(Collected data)
-- Opening Marker --

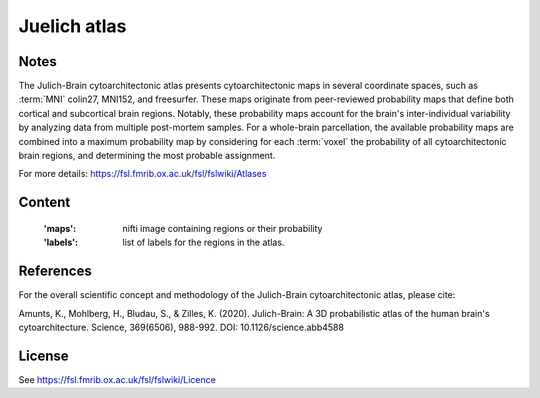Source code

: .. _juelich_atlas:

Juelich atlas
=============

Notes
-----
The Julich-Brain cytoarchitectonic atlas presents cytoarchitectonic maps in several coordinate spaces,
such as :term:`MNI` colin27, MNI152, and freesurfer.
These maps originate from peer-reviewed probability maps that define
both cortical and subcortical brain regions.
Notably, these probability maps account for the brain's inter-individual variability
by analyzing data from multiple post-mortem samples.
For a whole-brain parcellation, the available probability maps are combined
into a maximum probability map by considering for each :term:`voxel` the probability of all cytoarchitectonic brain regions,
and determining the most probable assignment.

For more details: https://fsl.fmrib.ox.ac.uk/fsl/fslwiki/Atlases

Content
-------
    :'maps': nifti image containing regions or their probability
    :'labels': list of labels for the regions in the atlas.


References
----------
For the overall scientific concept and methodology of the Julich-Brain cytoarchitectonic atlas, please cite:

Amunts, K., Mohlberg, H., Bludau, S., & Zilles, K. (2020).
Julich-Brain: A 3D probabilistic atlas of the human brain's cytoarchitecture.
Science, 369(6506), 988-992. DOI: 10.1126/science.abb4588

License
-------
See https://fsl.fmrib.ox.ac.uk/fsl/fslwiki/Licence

-- Closing Marker --

→ INSTRUCTION
Leave out any pictures and return exactly the lines from the beginning of the data through the line with "both cortical and subcortical brain regions.", inclusive.

→ YOUR SOLUTION
Source code

: .. _juelich_atlas:

Juelich atlas
=============

Notes
-----
The Julich-Brain cytoarchitectonic atlas presents cytoarchitectonic maps in several coordinate spaces,
such as :term:`MNI` colin27, MNI152, and freesurfer.
These maps originate from peer-reviewed probability maps that define
both cortical and subcortical brain regions.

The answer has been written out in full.